====== QUOTED TEXT ======

The ultimate guide to dependencies
How to effectively mitigate corporate complexity and streamline dependencies: A must-read deep dive for product leaders.
Recently Antoine Le Nel shared his growth playbook for Revolut.
As a side note, Revolut has reached a staggering valuation of 45b and is one of the fastest growing companies in the world. Clearly they know what they are doing.
Beyond their marketing and acquisition tactics, a few key practices stood out.
First, Revolut is cutting down dependencies for teams, empowering them to be as autonomous as possible.
Second, teams aren’t bogged down with meeting preparation. Instead of reporting, they solely focus on problem solving. This enables fast iteration.
These ideas are not entirely new.
Netflix’s CTO, for instance, has mentioned a similar approach, where meetings are kept intentionally under-prepared to prioritize discussion and problem-solving over presentation.
Amazon, nearly two decades ago, began experimenting with “single-threaded leadership” to reduce dependencies and increase team focus. Not to mention their cult-like “six-pager” practices, emphasizing deep thinking over slide decks.
Around the same time, Steve Jobs at Apple was notorious for banning slide decks, pushing for more direct and productive discussions instead. With the authority of the CEO, he removed blockers to foster collaboration and speed up execution.
Having worked in both flexible startup environments and more rigid corporate settings, I’ve seen many times how a project’s time to market can stretch from months to years due to unnecessary complexity.
There’s a clear pattern: companies across industries are grappling with the same challenges, decade after decade. So, what breeds complexity? How does it scale as a company grows? And most importantly, how can businesses mitigate it effectively?
Drawing from my personal experience and insights from over a dozen books and countless podcasts, I’ve decided to really get to the bottom of this.
Let’s dive in.
Today’s article
What breeds complexity. Nonlinearity, dependencies, command and control.
Stages of complexity. How it evolves from the startup to the evolved corporate stage.
Effective ways to battle complexity. Four powerful battle-tested strategies to reduce the complexity in your org.
TL;DR. Key take-aways from the article for people on the go (2 minute read)
+ A bonus → An AI podcast of the article for those who’d prefer listening instead of reading.
📝 Word count: 3161 words
⏱️ Reading time: ~23 minutes
🔊 AI Podcast Version of the Article
Powered by Google’s NotebookML
🌪️ Why complexity happens
Quoting Gen. Stanley McChrystal: “Complicated and complex are two different things.”
Complicated refers to a system made up of smaller, simpler elements that work predictably and efficiently. You can break down a complicated system into its components without much difficulty.
Complex, on the other hand, means that the number of elements and the connections between them create volatility and unpredictability in the system as a whole.
Complexity tends to develop organically. As teams grow, the number of connections between them increases. Some of these connections may break, silos form, egos emerge, and political kingdoms take root.
As team sizes increase, layers of processes are added.
In cases of past hypergrowth, the entire product may have ended up with a monolithic codebase, making any quick changes practically impossible.
On top of that, you may be operating under autocratic command-and-control leadership, which forces you to carry out their demands.

====== EXTRACTED DATA ======

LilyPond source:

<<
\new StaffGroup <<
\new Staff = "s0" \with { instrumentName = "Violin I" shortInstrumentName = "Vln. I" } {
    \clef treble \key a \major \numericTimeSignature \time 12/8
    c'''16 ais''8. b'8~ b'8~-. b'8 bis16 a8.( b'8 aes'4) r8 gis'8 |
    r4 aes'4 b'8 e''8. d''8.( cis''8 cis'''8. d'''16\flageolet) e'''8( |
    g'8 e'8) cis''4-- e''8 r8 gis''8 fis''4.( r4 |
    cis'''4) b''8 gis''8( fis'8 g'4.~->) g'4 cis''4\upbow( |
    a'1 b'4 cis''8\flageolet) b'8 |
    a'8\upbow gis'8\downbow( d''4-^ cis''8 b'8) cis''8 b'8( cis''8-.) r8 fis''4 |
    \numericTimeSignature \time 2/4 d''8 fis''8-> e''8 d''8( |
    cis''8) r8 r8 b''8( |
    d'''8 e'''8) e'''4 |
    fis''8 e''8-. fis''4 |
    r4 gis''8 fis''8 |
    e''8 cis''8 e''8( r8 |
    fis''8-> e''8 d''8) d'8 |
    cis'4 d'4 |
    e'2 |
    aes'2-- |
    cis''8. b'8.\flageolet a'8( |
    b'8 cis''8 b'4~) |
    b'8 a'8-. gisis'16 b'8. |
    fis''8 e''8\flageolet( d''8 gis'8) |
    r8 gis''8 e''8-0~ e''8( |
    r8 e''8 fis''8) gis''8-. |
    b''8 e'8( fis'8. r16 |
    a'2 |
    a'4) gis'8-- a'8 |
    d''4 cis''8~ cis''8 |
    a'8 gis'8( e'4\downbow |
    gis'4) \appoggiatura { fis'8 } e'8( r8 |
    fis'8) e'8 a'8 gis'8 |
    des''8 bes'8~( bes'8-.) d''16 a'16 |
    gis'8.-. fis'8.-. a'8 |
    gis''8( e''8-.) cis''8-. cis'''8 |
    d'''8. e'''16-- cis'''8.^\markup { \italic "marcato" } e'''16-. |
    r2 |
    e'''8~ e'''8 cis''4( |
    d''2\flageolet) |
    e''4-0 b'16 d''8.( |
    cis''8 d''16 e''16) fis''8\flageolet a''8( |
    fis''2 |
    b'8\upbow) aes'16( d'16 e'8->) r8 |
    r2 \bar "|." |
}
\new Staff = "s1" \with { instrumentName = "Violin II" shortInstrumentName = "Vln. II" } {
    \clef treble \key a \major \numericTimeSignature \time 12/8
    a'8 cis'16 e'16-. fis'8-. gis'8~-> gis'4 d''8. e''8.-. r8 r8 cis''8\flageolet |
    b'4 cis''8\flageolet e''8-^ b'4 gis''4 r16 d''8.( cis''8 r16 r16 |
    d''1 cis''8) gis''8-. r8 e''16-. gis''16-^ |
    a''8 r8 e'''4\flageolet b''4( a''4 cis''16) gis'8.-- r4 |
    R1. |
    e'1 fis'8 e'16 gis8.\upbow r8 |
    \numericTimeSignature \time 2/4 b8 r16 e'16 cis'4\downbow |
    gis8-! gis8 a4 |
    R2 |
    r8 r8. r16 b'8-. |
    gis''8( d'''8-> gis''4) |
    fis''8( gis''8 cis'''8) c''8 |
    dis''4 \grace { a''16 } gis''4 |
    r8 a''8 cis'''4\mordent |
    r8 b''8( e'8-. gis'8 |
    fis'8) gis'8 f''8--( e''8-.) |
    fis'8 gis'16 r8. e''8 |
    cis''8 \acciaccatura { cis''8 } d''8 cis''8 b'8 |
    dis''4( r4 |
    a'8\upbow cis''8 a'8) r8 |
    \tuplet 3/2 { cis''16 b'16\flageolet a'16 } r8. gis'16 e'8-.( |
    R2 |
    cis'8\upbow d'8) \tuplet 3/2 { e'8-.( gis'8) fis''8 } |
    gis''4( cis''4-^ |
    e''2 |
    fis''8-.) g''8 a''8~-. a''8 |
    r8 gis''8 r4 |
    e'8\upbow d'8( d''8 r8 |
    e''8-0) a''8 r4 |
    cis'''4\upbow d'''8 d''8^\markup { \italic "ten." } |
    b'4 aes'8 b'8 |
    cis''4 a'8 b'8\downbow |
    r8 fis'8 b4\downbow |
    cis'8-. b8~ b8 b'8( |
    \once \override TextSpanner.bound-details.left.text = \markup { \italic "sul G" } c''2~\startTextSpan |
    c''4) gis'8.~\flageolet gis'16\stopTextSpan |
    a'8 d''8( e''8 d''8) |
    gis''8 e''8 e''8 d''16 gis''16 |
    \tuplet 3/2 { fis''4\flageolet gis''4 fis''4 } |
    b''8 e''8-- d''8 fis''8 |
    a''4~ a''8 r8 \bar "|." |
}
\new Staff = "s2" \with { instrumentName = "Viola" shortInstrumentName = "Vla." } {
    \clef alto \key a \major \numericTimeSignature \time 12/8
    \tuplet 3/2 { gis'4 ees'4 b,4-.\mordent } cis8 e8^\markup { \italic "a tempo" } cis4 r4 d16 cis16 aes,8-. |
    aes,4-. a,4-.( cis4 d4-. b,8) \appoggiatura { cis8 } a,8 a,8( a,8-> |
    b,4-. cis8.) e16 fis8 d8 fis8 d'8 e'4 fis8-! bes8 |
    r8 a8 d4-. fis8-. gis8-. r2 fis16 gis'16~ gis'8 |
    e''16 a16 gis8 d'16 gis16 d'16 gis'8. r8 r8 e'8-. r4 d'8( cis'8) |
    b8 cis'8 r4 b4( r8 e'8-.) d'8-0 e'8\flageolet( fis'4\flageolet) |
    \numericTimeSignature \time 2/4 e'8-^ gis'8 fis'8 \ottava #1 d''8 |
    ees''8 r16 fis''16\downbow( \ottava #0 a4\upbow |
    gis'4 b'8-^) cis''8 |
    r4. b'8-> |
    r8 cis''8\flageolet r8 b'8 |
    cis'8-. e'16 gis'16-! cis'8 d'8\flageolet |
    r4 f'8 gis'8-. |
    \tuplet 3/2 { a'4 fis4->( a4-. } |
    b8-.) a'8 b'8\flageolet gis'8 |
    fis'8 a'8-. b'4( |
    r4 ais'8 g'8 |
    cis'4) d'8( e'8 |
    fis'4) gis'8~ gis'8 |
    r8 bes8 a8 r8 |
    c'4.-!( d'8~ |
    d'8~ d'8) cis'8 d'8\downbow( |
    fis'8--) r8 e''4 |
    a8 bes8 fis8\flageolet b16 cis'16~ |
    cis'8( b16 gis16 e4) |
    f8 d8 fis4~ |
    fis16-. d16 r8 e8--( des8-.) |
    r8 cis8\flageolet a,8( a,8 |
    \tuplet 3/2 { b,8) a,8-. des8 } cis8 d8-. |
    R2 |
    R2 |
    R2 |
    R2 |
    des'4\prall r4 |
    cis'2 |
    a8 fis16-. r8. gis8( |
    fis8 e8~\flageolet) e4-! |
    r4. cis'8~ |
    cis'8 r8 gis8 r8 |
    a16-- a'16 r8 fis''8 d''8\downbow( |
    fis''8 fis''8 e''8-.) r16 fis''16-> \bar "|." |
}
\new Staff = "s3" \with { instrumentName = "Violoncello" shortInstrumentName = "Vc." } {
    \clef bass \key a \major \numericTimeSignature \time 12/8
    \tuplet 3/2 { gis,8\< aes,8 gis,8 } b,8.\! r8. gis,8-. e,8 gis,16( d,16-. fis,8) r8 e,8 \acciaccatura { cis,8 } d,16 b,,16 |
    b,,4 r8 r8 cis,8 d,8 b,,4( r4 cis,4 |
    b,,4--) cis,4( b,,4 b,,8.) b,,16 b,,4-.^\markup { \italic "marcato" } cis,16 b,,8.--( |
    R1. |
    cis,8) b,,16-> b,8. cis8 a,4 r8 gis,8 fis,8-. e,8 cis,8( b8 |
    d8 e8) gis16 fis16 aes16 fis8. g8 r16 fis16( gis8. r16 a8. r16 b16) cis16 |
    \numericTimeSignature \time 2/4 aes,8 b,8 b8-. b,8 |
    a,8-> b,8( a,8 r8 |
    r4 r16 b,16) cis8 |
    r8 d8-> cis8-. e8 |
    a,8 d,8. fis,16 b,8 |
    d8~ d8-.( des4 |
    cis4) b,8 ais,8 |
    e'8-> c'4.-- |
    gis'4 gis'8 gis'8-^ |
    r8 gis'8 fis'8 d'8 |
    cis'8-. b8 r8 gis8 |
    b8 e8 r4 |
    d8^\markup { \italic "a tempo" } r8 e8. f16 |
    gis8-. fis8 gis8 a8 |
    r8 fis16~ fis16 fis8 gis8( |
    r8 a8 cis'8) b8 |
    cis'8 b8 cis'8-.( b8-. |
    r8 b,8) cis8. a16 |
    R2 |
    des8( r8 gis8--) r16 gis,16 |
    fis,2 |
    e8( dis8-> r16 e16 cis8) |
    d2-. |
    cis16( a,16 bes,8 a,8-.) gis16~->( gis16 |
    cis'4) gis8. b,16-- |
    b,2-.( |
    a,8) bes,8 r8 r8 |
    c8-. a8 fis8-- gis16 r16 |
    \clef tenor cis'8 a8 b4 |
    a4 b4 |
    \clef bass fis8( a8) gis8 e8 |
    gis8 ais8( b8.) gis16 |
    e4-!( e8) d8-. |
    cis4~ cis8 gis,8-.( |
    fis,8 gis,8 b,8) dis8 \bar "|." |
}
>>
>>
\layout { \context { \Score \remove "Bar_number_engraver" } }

======

◆ **DIRECTIVE**:
Answer these questions using the article on dependencies above, each on its own line.
(a) What valuation does the article say Revolut has reached?
(b) What was Steve Jobs notorious for banning at Apple?
(c) Who is quoted as saying that complicated and complex are two different things?

◆ **FULL OUTPUT**:
(a) 45b
(b) Slide decks
(c) Gen. Stanley McChrystal